**What is needed:** From the piece about children and iPads, copy out everything from "Just to be clear: I" down to "to that spending.)", word for word.

**Selected text:**
_____
A.'s comment, in many ways, was how amazing the device is. Yes, it is expensive, but computing devices of the recent past were larger, more annoying and much more expensive. I think what tripped me up about A. was the idea that as computing devices become less expensive and more powerful and easier to use (cheaper and better), children shouldn't be allowed to use them because it sets their expectations too high. I would argue this is comprehensively confused. The devices of the next few months will be much cheaper, and probably not a lot worse -- and it's not a trend I expect to reverse any time soon. I keep _thinking_ it'll slow down, but mostly it just changes, so that instead of more or faster of any one component, it's something else entirely, like e-ink or touch screens or whatever.
After talking to M. about the conundrum (why would people assume a $500 device is for executives to be more productive, when anyone who actually uses it recognizes it's the most fun toy ever and probably most beneficial for the developmentally delayed and/or extremely young?), I've concluded that A. may well be remembering past expensive electronic devices and how they tended to be rapidly destroyed or at least damaged by contact with young people (particularly young people who didn't have to pay for it themselves out of newspaper or lawn mowing money -- I'm speaking about the comparatively distant past now, before today's parents were attempting to conceive the under 18s of today). Handing a beautiful, fun, powerful, $500+ device to a young'un who is just going to break it grates. A. doesn't realize -- because no one really can, until they've seen it in action -- how freakishly durable an iPad is. It survives toddler temper tantrums, sticky fingers and chocolate milk spills. It is a miracle. And a much more affordable miracle than, say, a new car.
Just to be clear: I know most families cannot afford iPads for their children. It _is_ expensive. But I'm not seeing the argument for a family which can afford one or more for their kids to not buy them. If the money is needed for more important things (food, shelter, heat/cooling, medical care, savings for emergencies/retirement/college fund, etc.), each family needs to figure out its own priorities. But having the money to spend on an iPad and not spending it on one because it might set expectations too high seems silly. I've seen what people spend on American Girl dolls and their outfits. (I have in fact contributed to that spending.)
_____
**Entries provided:**

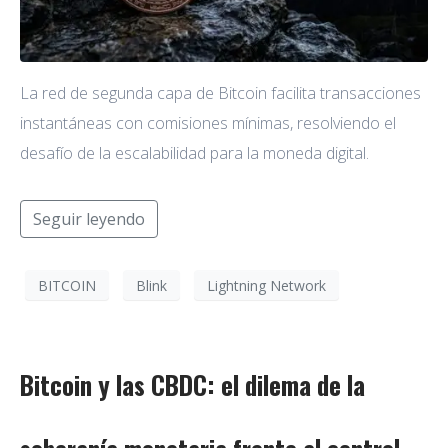
La red de segunda capa de Bitcoin facilita transacciones
instantáneas con comisiones mínimas, resolviendo el
desafío de la escalabilidad para la moneda digital.
Seguir leyendo
BITCOIN
Blink
Lightning Network
Bitcoin y las CBDC: el dilema de la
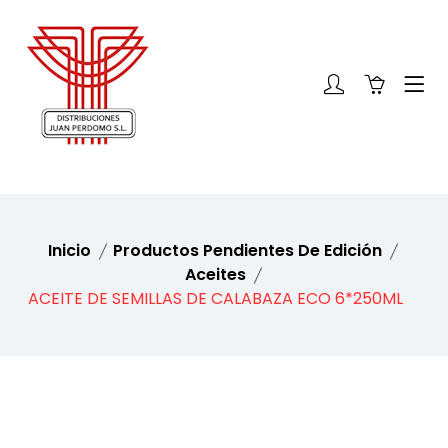
Inicio
Productos Pendientes De Edición
Aceites
ACEITE DE SEMILLAS DE CALABAZA ECO 6*250ML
_____
**Output of the task:**
Just to be clear: I know most families cannot afford iPads for their children. It _is_ expensive. But I'm not seeing the argument for a family which can afford one or more for their kids to not buy them. If the money is needed for more important things (food, shelter, heat/cooling, medical care, savings for emergencies/retirement/college fund, etc.), each family needs to figure out its own priorities. But having the money to spend on an iPad and not spending it on one because it might set expectations too high seems silly. I've seen what people spend on American Girl dolls and their outfits. (I have in fact contributed to that spending.)